結はそんな星たちに目を輝かせながら、少し悪戯そうな顔をして、
「やっぱり屋上に忍び込んどいてよかったね。ここは周りにビルもないし、星を見るのにはうってつけだったよ」
驚くなかれ、現時刻は夜の十一時を回っている。そして僕らは、そんな夜中に学校に忍び込んで、星空を観察しているのだ。完全に不良である。
「僕はいつ守衛さんに見つかるかって考えてヒヤヒヤしてるよ。見つかったらただじゃ済まないだろうなぁ」
「そのときはそのときよ。気にしないの。……でも、本当に綺麗だね。なんか、あれ見てるみたい」
「プラネタリウム?」
「そう、それ! 私さ、昔っから何でも才能があったから、友達出来にくかったんだよね」
「何気に腹立つ言い方だね。可哀そうではあるけど」
「気にしないで。で、プラネタリウムとかあんまり行ったことないんだ。あぁいうのって、独りじゃ入りづらいじゃない?」
「まぁ、分からなくもないな。遊園地に独りで行くのと同じぐらいきついかも」
「でしょ? ……だからさ、私、今この空が見れてすごく嬉しいんだ」
「…………」
ずっと昔から、彼女は孤独に耐えてきたのだろう。周りからは才能だけで評価され、皆本当の自分とは違う『自分』を尊敬し、一歩退いて接する。……辛いことだと思う。僕が理解できることではないけれど、それはとても苦しいはずだ。

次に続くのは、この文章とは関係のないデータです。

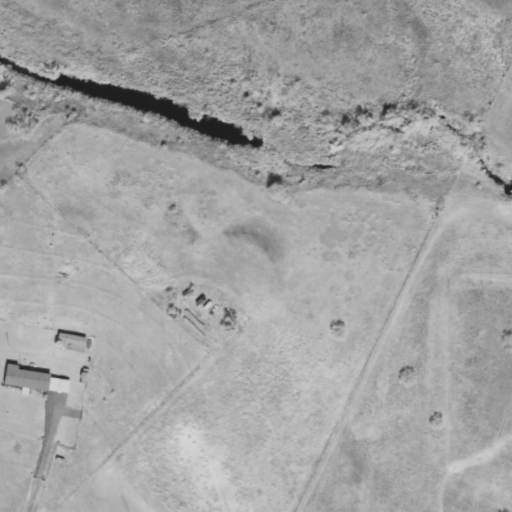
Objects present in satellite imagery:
building: (24, 380)
building: (24, 381)
road: (43, 449)
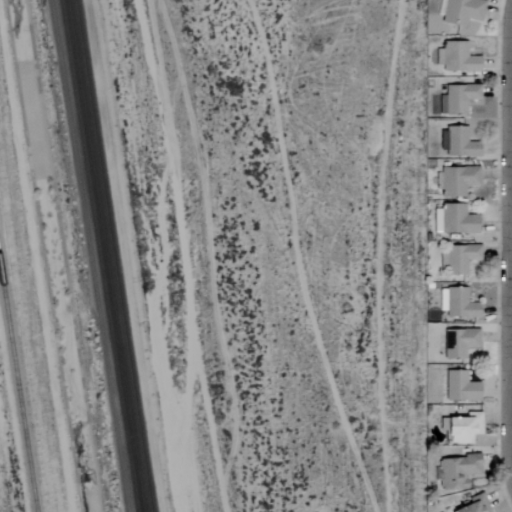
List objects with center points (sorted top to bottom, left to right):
building: (460, 11)
building: (457, 58)
road: (508, 63)
building: (458, 98)
building: (459, 143)
building: (456, 180)
building: (452, 220)
road: (506, 238)
road: (184, 255)
railway: (101, 256)
railway: (111, 256)
building: (459, 258)
building: (456, 303)
building: (462, 342)
building: (459, 387)
railway: (17, 395)
building: (459, 425)
building: (455, 471)
building: (472, 505)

……だから、僕の選んだ行動は間違ってないと思う。微量でも力になろうと思ったことは、僕の心からの言葉だと思う。
そう思っていると、夜空を眺めていた結が、静かに呟いたのが聞こえた。それはすぐに夜の闇に消えてしまうものだったけれど。
「……私の友達でいてくれて、ありがとね」
「…………」
僕は、何も言えなかった。何か言おうとしたけれど、言葉は何も出てこなかった。それをどうにか誤魔化そうとして笑おうとしても、僕の顔はうまく動いてくれない。作り笑いすらできないなんて、僕はどうしてしまったのだろう?
結は何も言わない僕の顔を覗き込んで、何故か少し楽しそうに笑って言う。
「……泣いてるの、悠斗?」
「……え?」
指摘されて初めて気づいた。本当に気付けば僕は、涙を零していた。小さな水の粒が、頬を伝って流れていくのを感じる。
おかしいな、悲しいことなんて何もないはずなのに。何で僕は泣いているのだろう?
「…………」
彼女はそれを茶化すことなく、ただ静かに僕が泣き止むのを待っていた。
沈黙が二人の間に流れる。けれど、それは寂しいものではなくて、静寂に包まれるような暖かいものだった。
短い沈黙の後、僕は、星を眺める彼女に声を掛ける。
「……結だって、泣いてるじゃないか……」
声を上げていなくても、顔が見えていなくても、小さく震える肩を見逃すことはなかった。彼女もまた、泣いていた。
「……うっさい」
彼女がそうぶっきらぼうに言って、二人の会話は再び途切れる。
静寂の中、どこかで蝉の声がする。もう、夏だ。今年の僕は、結と海水浴にでも行くのだろうか。夏祭りに二人で花火を見に行けるだろうか。恋人でも何でもないのにそんな考えが頭を過っては消えていく。彼女も僕と同じことを考えているだろうか。そうであるなら、少しは嬉しいかもしれない。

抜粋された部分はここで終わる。